[Stored data entries]
━━━
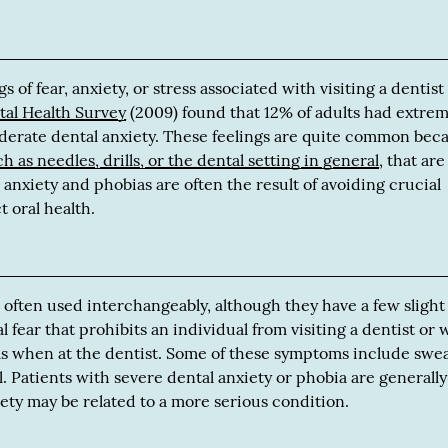
s of fear, anxiety, or stress associated with visiting a dentist
tal Health Survey
(2009) found that 12% of adults had extre
oderate dental anxiety. These feelings are quite common bec
ch as needles, drills, or the dental setting in general
, that are
anxiety and phobias are often the result of avoiding crucial
t oral health.
 often used interchangeably, although they have a few slight
l fear that prohibits an individual from visiting a dentist or
s when at the dentist. Some of these symptoms include swea
. Patients with severe dental anxiety or phobia are generally
iety may be related to a more serious condition.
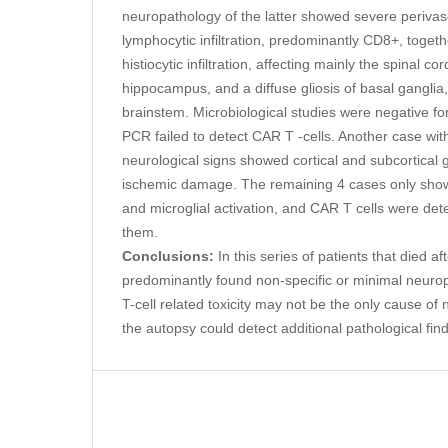
neuropathology of the latter showed severe perivascu
lymphocytic infiltration, predominantly CD8+, together
histiocytic infiltration, affecting mainly the spinal c
hippocampus, and a diffuse gliosis of basal gangli
brainstem. Microbiological studies were negative fo
PCR failed to detect CAR T -cells. Another case wit
neurological signs showed cortical and subcortical g
ischemic damage. The remaining 4 cases only showe
and microglial activation, and CAR T cells were det
them.
Conclusions:
In this series of patients that died a
predominantly found non-specific or minimal neuro
T-cell related toxicity may not be the only cause o
the autopsy could detect additional pathological fin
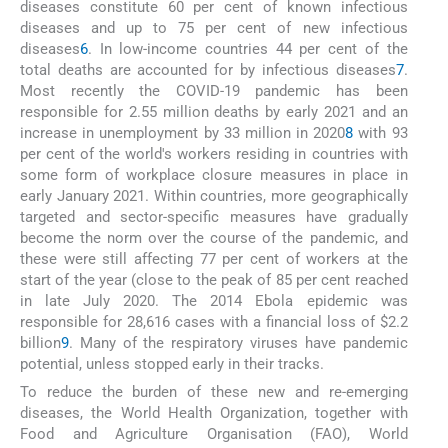
diseases constitute 60 per cent of known infectious
diseases and up to 75 per cent of new infectious
diseases
6
. In low-income countries 44 per cent of the
total deaths are accounted for by infectious diseases
7
.
Most recently the COVID-19 pandemic has been
responsible for 2.55 million deaths by early 2021 and an
increase in unemployment by 33 million in 2020
8
with 93
per cent of the world's workers residing in countries with
some form of workplace closure measures in place in
early January 2021. Within countries, more geographically
targeted and sector-specific measures have gradually
become the norm over the course of the pandemic, and
these were still affecting 77 per cent of workers at the
start of the year (close to the peak of 85 per cent reached
in late July 2020. The 2014 Ebola epidemic was
responsible for 28,616 cases with a financial loss of $2.2
billion
9
. Many of the respiratory viruses have pandemic
potential, unless stopped early in their tracks.
To reduce the burden of these new and re-emerging
diseases, the World Health Organization, together with
Food and Agriculture Organisation (FAO), World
━━━
Exercise brief: Go through the records above, find each line with the string "countries", and copy it.

Worked solution:
. In low-income countries 44 per cent of the
per cent of the world's workers residing in countries with
early January 2021. Within countries, more geographically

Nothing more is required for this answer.